Although examiners agreed on the SSS or the motion segment 60.2–77.0% of the time, it is equally true that they disagreed on the SSS by more than one motion segment 23.0–39.8% of the time. Granted that clinician disagreement on the site of spinal intervention care may lead to suboptimal care or even harm patients, the authors are not aware of studies confirming or excluding that possibility. Perhaps too optimistically, but not without reason, Cooperstein and Hass wrote [38]: “Although most patients are better off after a round of chiropractic care, there are data suggesting that about half of them suffer at least one adverse consequence along the way [39, 40]. Nevertheless, these tended to be minor and transient, and we have every reason to believe that even these patients were made better off than had they received no care at all.

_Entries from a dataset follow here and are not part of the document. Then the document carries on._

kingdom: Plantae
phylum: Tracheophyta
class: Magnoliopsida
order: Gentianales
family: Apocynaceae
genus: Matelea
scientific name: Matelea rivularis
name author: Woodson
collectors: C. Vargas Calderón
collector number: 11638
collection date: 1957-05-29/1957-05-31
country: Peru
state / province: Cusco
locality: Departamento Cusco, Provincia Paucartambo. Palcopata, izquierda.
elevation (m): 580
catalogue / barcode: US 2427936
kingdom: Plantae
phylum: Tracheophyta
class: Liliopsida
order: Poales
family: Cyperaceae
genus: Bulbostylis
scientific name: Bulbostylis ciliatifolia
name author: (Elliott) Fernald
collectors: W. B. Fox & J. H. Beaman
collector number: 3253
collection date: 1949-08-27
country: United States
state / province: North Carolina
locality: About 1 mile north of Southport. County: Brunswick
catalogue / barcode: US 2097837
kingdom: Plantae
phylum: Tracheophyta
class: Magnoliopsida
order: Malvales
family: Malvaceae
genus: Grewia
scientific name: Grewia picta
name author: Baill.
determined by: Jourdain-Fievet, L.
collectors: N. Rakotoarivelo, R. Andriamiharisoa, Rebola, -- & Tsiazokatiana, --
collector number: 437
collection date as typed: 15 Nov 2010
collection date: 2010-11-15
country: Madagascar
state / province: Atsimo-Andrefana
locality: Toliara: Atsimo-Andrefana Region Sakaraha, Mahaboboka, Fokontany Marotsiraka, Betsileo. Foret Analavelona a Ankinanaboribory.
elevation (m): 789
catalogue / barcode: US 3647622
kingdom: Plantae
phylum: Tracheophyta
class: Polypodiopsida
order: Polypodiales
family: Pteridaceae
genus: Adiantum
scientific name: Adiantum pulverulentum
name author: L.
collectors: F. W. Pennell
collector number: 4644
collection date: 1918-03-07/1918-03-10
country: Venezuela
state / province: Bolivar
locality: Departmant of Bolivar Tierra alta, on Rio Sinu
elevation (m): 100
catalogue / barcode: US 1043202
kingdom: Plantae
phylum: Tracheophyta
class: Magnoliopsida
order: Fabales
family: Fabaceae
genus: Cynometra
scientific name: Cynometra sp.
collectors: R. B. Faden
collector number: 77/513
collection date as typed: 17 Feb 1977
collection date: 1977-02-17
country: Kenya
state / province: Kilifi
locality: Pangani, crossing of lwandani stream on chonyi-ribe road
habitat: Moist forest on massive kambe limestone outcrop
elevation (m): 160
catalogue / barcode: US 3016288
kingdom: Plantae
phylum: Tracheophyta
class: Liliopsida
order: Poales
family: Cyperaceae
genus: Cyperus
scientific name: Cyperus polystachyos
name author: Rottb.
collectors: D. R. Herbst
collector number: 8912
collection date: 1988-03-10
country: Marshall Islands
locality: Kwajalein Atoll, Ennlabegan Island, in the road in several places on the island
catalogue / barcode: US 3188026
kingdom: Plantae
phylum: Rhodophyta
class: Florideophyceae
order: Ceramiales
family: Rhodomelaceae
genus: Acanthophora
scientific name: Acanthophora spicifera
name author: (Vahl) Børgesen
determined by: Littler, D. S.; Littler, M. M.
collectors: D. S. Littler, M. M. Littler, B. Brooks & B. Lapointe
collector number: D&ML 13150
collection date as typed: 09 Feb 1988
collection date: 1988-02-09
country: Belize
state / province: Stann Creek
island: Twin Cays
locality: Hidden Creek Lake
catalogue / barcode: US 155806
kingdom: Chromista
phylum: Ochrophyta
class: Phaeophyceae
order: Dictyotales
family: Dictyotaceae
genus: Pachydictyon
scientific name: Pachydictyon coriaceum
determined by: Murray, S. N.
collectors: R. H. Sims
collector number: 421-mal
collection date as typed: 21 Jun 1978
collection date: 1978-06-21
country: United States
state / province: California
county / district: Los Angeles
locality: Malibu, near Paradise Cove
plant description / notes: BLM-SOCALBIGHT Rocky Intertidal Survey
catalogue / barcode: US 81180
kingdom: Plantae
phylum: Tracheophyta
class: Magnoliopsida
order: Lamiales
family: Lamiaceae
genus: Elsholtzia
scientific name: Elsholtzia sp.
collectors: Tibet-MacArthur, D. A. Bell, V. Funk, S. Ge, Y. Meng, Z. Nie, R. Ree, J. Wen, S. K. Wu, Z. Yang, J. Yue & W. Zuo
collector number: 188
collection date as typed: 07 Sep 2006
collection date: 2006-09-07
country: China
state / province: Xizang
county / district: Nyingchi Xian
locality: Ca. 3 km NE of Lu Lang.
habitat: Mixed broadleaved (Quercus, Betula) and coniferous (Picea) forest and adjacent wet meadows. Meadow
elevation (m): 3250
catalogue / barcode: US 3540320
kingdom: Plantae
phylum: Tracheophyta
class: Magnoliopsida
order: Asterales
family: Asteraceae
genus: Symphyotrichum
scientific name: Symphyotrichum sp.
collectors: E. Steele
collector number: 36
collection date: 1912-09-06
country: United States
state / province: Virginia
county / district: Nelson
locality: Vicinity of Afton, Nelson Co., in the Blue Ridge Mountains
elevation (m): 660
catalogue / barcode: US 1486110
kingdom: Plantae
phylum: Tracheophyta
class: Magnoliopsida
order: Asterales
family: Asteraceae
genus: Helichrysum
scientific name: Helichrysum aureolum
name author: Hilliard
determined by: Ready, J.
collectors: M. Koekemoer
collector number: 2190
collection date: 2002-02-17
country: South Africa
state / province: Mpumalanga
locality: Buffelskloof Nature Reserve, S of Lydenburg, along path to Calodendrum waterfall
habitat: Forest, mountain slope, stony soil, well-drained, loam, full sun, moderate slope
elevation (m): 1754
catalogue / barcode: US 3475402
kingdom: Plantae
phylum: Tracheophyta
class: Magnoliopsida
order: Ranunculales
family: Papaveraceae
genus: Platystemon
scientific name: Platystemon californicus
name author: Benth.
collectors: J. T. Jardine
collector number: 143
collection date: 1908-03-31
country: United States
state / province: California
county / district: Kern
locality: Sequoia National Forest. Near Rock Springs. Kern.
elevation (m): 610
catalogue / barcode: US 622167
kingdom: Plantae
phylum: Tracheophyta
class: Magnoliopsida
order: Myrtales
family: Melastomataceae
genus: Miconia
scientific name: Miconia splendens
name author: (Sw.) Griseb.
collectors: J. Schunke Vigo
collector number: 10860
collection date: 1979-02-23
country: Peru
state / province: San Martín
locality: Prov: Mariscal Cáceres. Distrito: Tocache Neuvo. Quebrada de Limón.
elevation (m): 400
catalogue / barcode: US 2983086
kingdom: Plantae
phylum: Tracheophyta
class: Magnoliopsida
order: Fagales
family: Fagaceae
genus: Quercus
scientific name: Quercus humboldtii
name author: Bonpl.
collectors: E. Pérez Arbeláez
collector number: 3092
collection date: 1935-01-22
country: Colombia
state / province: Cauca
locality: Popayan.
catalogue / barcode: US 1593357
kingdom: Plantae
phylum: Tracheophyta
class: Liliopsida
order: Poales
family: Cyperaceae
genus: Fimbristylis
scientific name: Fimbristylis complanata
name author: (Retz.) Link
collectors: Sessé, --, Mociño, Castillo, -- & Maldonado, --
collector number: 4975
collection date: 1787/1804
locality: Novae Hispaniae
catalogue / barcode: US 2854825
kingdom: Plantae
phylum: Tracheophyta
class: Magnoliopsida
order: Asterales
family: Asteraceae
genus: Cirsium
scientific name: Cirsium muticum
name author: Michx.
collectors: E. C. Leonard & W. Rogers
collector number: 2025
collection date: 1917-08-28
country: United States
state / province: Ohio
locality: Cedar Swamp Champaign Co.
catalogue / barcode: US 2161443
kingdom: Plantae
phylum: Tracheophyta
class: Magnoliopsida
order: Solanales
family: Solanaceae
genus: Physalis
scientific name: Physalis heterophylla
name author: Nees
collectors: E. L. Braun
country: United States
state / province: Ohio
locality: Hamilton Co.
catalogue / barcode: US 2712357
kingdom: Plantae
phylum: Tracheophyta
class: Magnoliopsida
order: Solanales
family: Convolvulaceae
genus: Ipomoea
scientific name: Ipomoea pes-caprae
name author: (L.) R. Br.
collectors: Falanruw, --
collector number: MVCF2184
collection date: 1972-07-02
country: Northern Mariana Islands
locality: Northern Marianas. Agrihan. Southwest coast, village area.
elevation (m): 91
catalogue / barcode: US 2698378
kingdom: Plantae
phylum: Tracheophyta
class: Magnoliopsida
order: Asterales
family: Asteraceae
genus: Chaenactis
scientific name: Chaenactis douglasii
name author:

Since most patients improve, but some more quickly and with less adverse consequences along the way, perhaps ‘wrong listings’ are not so much wrong as suboptimal. This is just what we would expect if, rather than listings being simply right or wrong, there were a listings continuum ranging from very appropriate to very inappropriate. Then listings would matter, in the sense that doing the ‘right thing’ would be better than the ‘wrong thing,’ although even the wrong thing would usually be better than literally nothing, i.e., no clinical intervention.”